Training a commercial AI on a competitor's copyrighted material
Building a substitute for someone's product out of their own copyrighted work is not transformative. It is just competition with extra steps and a lawsuit.
Not legal advice. Sally roasts behaviour and use-cases in general, never your specific situation, and nothing here replaces a real lawyer. The cases are real; what you do about them is between you and someone licensed to tell you.
Using a rival's copyrighted database or content to train a model that competes with that same rival.
Thomson Reuters v. Ross Intelligence Inc.
D. Del., summary judgment Feb. 2025 (on appeal) · US (D. Delaware)
Ross trained a legal-research AI on material derived from Westlaw headnotes to build a competing product.
The first US federal ruling rejecting a fair-use defence for AI training, finding the use non-transformative and a market substitute. On appeal.
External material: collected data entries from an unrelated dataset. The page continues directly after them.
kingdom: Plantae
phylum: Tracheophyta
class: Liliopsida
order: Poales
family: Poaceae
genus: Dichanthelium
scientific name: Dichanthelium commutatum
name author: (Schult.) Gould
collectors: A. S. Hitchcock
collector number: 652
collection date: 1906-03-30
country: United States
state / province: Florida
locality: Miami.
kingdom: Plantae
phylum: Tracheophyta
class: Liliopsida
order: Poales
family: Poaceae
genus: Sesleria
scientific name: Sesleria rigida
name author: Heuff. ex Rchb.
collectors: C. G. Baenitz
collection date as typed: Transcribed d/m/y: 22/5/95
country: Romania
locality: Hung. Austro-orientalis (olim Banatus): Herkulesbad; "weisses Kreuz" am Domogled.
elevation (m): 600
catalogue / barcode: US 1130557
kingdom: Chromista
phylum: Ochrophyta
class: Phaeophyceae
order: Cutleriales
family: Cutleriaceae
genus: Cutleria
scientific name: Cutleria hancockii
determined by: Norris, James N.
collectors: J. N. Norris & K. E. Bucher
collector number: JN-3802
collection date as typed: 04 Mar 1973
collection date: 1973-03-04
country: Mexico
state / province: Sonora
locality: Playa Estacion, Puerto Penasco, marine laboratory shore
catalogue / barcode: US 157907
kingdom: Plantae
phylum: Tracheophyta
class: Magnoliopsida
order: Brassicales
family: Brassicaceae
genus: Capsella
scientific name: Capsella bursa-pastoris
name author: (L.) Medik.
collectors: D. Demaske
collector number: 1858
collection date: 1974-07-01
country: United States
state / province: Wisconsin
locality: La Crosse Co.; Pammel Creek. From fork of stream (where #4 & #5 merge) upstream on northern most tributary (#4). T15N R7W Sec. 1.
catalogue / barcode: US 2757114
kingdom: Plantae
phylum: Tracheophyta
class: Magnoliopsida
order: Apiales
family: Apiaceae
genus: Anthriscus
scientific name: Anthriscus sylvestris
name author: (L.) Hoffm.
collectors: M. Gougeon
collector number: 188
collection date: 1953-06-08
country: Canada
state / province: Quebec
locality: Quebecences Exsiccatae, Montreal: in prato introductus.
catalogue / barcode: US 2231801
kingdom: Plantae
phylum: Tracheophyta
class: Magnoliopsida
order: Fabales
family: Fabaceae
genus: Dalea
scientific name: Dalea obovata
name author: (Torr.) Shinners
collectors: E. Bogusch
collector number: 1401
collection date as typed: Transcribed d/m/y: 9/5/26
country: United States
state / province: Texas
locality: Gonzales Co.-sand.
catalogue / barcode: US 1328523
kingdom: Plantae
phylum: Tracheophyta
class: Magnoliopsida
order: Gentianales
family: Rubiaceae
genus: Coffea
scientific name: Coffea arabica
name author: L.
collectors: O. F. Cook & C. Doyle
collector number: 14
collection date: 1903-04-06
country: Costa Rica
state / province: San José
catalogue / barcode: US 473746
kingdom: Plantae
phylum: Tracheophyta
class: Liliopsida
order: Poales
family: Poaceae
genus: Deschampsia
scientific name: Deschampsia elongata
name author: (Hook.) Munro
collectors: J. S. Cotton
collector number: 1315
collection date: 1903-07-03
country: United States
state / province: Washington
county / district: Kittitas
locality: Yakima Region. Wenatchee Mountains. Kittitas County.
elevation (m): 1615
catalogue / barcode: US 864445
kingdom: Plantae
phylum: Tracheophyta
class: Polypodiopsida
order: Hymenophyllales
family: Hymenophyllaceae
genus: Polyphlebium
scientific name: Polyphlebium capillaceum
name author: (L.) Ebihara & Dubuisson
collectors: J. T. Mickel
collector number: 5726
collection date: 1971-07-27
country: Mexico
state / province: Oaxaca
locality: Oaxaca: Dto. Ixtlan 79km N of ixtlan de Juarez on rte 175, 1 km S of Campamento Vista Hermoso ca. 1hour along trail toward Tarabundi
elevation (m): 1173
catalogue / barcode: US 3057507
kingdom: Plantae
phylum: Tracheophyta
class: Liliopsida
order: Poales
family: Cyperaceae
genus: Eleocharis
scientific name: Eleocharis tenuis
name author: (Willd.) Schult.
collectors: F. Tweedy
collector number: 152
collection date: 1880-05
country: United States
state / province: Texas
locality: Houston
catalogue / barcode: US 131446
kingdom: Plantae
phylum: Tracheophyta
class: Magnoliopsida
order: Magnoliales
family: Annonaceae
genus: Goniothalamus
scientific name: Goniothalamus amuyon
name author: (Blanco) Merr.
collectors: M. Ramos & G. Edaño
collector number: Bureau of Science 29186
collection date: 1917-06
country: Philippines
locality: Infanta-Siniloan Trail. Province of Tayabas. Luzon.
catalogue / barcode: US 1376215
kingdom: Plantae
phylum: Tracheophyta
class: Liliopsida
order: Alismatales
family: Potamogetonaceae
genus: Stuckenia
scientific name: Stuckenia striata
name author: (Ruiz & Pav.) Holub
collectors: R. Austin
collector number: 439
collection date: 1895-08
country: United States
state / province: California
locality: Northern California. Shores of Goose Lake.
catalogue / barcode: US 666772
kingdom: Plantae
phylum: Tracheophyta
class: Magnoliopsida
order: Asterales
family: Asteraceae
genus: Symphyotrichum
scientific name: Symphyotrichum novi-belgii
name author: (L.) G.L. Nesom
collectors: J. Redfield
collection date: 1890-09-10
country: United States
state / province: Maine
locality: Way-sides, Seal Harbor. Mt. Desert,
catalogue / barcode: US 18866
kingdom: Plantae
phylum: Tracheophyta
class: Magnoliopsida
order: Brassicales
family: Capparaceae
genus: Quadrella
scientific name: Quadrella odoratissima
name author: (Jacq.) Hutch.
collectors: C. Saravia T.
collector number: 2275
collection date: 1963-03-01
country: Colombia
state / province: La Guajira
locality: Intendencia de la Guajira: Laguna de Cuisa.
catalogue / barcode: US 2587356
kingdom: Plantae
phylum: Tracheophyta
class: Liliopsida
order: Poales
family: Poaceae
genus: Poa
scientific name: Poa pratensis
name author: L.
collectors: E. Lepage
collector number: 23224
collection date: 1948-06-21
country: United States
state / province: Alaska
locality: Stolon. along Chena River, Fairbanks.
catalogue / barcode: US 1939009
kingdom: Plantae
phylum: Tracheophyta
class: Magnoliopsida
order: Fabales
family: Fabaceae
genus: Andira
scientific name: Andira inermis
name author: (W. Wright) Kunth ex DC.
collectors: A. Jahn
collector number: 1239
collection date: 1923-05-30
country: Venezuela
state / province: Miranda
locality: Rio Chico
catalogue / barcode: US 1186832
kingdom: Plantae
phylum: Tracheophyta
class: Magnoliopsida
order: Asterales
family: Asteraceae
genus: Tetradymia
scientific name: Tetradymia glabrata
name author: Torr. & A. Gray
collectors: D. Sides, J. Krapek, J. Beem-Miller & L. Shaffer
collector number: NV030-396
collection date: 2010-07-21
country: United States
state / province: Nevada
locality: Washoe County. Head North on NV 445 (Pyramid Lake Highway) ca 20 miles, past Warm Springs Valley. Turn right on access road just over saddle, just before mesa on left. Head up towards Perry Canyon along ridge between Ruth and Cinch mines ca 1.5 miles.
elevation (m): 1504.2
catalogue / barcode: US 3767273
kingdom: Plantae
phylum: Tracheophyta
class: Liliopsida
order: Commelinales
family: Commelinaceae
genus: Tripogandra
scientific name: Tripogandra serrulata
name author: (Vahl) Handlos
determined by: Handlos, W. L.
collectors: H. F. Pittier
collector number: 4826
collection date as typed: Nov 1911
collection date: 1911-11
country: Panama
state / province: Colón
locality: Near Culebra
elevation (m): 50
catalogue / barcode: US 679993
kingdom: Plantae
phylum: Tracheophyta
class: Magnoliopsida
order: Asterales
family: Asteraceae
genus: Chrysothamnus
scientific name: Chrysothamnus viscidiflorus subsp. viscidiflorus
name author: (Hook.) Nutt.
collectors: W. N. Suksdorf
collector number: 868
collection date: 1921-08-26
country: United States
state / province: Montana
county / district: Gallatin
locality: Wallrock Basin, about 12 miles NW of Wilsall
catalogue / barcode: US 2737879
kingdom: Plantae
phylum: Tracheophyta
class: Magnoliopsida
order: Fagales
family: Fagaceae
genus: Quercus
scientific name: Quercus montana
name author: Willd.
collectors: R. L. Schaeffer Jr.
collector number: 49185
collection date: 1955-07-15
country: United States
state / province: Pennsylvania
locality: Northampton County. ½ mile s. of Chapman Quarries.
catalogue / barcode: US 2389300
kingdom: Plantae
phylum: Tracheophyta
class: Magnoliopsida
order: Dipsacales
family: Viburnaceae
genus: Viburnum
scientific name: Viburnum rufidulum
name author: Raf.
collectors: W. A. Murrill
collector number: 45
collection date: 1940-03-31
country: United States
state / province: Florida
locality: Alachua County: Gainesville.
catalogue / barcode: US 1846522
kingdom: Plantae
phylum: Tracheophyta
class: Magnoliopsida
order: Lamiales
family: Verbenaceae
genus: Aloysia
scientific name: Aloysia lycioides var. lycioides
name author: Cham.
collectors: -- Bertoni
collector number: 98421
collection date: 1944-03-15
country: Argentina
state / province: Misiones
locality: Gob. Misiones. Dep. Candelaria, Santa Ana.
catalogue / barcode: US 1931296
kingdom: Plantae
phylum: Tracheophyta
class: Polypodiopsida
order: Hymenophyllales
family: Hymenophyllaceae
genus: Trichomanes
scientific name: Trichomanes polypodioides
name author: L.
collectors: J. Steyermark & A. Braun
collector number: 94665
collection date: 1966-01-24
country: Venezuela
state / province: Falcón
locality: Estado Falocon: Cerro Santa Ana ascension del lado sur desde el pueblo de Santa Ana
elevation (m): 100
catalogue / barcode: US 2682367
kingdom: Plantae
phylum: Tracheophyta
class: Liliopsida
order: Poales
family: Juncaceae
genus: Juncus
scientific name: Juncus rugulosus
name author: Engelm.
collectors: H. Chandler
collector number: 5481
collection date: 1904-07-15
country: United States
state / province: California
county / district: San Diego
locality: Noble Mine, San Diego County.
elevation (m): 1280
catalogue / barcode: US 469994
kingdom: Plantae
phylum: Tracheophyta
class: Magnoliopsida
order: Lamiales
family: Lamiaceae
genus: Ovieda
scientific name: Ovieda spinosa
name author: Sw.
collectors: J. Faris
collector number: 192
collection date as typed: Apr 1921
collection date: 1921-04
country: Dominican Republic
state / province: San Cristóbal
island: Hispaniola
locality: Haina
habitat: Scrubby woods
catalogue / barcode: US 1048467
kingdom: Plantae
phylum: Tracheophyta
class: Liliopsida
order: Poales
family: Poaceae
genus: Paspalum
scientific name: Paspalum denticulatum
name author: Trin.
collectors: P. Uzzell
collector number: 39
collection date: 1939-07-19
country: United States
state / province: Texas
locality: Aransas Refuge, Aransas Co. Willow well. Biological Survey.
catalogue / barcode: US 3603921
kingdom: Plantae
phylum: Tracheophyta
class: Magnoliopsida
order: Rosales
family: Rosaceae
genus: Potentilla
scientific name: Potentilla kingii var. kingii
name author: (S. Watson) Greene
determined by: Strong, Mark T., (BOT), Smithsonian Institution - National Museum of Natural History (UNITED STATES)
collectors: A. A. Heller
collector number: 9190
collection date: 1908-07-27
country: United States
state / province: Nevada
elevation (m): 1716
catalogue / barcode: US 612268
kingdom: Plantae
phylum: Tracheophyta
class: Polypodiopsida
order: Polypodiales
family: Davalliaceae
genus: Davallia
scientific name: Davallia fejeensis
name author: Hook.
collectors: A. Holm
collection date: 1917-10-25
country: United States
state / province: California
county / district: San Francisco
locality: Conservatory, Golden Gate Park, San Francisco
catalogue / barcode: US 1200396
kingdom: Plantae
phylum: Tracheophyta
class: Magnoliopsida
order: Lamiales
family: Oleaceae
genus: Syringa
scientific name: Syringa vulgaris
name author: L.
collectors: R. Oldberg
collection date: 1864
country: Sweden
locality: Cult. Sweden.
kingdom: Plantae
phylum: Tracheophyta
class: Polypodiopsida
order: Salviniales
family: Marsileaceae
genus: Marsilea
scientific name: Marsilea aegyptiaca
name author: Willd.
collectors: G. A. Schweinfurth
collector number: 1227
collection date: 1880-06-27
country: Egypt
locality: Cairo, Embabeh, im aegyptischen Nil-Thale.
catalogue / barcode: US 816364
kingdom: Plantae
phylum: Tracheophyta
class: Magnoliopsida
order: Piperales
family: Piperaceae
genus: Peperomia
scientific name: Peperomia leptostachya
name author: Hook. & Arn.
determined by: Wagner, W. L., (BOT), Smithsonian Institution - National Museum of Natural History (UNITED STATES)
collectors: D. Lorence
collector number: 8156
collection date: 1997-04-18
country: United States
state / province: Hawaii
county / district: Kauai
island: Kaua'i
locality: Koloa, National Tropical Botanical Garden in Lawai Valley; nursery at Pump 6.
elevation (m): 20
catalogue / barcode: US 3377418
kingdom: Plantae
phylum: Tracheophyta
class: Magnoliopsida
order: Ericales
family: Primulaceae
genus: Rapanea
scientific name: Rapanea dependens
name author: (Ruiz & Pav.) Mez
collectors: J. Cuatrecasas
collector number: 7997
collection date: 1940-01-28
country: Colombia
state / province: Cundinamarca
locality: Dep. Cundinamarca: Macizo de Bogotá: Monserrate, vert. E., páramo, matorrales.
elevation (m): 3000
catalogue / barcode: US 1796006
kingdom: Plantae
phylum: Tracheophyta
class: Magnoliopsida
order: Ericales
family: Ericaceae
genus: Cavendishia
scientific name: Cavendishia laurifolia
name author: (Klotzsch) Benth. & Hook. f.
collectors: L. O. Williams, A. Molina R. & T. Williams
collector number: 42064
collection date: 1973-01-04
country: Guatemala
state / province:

A court delivered the first US federal ruling rejecting a fair-use defence for AI training, where a company trained a legal-research tool on a competitor's copyrighted headnotes. The use was found non-transformative and a market substitute, which is roughly the worst combination of words you can hear in a fair-use analysis.
Fair use leans on whether your use transforms the original and whether it harms the market for it. Train on a competitor's material to build a rival product and you have answered both questions against yourself.
“You fed a rival's work to your model to beat the rival, then acted surprised that the word "substitute" appeared in the ruling.”
- 01Do not train on a competitor's protected content to build something that competes with them.
- 02License the data, or use sources you genuinely have the right to train on.
- 03Run a real fair-use analysis with a lawyer before assuming training is automatically permitted.
Not legal advice. General commentary on a use-case, not your situation. Talk to a real lawyer before you act.